* SELECTED EXCERPT
○ ○ ○ ○

Long-time veteran White House correspondent Helen Thomas is retiring in the wake of comments she made at a recent celebration of the Jewish Heritage at the White House. When Rabbi David Nesenoff asked the 89-year old Hearst columnist if she had any comments on Israel, Thomas—who is sometimes called the “Dean of the  White House Press Corps”—said, “Tell them to get the hell out Palestine.” When Nesenoff, who is a reporter for RabbiLive.com, asked her where they should go, Thomas said they should “go home” to “Poland, Germany, and America, and everywhere else.”


Whatever you think of the original decision to create the state of Israel, it doesn’t make much sense to ask generations of Israeli Jews to leave the country they were born in. And it requires a special moral insensitivity to ask Jews to return to the countries where their ancestors were the victims of the worst genocide in history. Thomas’ comments were quickly denounced both by the White House Correspondents Association and the White House itself. White House Press Secretary Robert Gibbs called them “offensive and reprehensible.” Thomas herself said in an apology that they don’t reflect her “heart-felt belief that peace will come to the Middle East only when all parties recognize the need for mutual respect and tolerance.”

Thomas’ comments were bizarre and hard to defend. They appear to place the blame for the problems of the Palestinians not on any particular policy but on Jews in general, and seem to call for what would amount to the ethnic cleansing of a region. RabbiLive.com has received some 25,000 pieces of truly disgusting hate mail inspired by her remarks.

Yet I am sorry to see her go, precisely because Thomas cared so little about whether her remarks were appropriate or socially acceptable. Because of Thomas’ long tenure in the White House press corps—which she joined during the Kennedy administration, before President Obama was even born—she was able to get away with asking the kinds of undiplomatic questions that no one else could. And she never shrank from asking the hard, impolite, and even downright offensive questions that reporters should ask. While White House press correspondents too often simply pass on the official story—no matter how weak it might be—without comment, Thomas never stopped challenging the president and demanding answers. Perhaps we need someone who is crazy and obnoxious and even bigoted to ask the questions that a more polite, decent person would not. As Dana Milbank wrote yesterday, “She brought a ferocity to her questioning that has eluded too many in subsequent generations. At a time when others were getting cozy with sources, her crabby, unrelenting hostility was refreshing.”

○ ○ ○ ○

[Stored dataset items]

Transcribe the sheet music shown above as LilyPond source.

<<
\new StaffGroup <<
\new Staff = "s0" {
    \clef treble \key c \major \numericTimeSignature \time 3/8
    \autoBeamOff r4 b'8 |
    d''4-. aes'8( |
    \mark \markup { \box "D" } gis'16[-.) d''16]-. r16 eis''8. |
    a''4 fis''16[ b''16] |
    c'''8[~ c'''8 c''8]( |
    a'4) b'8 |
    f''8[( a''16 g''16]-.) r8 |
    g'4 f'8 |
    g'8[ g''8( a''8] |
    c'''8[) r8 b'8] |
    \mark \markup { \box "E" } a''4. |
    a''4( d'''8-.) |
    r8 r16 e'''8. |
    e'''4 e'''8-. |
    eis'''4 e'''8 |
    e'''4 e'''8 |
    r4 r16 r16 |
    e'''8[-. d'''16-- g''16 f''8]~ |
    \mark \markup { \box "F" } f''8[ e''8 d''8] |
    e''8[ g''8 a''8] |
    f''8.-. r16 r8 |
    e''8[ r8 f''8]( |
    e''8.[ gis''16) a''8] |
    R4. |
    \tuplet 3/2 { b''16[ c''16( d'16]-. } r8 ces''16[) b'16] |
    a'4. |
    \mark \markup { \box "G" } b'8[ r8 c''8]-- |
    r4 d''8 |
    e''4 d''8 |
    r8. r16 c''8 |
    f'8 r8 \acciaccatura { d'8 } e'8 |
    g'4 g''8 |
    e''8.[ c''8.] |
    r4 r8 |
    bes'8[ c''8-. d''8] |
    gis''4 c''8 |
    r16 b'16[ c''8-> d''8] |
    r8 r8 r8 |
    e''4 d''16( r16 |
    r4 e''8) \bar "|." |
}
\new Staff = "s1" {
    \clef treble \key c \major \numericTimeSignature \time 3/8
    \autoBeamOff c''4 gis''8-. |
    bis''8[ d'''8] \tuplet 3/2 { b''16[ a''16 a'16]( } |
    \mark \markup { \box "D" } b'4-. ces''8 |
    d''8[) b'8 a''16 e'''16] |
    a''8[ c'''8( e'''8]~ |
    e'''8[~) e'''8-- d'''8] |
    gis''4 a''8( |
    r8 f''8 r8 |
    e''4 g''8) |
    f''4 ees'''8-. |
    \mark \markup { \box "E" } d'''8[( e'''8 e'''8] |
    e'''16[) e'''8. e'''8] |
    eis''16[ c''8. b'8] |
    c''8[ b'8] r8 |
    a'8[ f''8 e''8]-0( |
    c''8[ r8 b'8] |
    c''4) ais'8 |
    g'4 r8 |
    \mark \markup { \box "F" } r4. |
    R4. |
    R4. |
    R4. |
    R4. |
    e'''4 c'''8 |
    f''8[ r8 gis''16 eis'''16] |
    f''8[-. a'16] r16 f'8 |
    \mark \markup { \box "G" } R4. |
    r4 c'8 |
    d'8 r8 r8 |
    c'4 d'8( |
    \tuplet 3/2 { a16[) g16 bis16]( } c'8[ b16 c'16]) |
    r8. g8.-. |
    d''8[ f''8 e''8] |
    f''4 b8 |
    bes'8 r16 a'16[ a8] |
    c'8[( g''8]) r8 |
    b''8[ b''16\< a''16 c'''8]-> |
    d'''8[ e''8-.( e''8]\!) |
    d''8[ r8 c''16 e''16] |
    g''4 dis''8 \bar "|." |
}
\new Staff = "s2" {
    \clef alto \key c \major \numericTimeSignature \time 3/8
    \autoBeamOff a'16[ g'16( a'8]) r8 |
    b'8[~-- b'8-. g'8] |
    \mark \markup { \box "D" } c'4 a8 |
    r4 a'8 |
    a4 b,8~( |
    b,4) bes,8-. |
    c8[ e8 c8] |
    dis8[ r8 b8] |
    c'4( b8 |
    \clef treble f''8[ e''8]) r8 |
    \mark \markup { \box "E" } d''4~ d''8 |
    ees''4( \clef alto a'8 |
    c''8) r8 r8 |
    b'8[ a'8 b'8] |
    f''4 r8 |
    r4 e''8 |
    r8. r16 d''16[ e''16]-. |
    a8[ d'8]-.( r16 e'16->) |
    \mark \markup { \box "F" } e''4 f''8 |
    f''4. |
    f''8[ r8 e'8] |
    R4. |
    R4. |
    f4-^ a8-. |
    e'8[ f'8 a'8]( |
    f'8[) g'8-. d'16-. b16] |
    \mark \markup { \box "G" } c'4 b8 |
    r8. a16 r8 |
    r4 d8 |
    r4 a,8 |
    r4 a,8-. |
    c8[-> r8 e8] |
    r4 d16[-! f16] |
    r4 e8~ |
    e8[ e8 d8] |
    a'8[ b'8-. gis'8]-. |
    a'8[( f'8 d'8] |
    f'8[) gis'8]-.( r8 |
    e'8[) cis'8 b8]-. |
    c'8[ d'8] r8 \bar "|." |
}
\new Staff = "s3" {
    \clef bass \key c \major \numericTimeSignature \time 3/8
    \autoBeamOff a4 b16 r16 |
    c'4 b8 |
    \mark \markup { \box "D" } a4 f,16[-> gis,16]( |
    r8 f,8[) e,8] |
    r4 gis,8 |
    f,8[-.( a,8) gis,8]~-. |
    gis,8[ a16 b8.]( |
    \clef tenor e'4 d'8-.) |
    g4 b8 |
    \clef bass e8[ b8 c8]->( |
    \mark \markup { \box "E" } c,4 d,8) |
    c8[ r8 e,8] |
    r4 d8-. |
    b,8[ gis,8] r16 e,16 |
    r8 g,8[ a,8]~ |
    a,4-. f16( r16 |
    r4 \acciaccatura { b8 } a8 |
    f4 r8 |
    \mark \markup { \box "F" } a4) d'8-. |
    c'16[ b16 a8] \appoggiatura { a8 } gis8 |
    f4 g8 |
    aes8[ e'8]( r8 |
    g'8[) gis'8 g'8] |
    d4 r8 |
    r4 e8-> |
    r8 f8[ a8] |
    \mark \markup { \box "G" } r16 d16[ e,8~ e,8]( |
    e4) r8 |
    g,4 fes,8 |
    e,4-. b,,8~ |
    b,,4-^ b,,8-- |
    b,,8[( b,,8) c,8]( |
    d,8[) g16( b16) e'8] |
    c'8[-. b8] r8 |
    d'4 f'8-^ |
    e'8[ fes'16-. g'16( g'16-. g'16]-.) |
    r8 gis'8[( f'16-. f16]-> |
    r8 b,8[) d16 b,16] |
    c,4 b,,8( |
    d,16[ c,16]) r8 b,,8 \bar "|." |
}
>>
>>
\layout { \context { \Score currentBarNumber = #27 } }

○ ○ ○ ○

* WORK REQUEST
Please print the Helen Thomas piece word for word from "Thomas’ comments were bizarre" to "by her remarks.". These items have no connection to the Helen Thomas piece.

* WRITTEN RESPONSE
Thomas’ comments were bizarre and hard to defend. They appear to place the blame for the problems of the Palestinians not on any particular policy but on Jews in general, and seem to call for what would amount to the ethnic cleansing of a region. RabbiLive.com has received some 25,000 pieces of truly disgusting hate mail inspired by her remarks.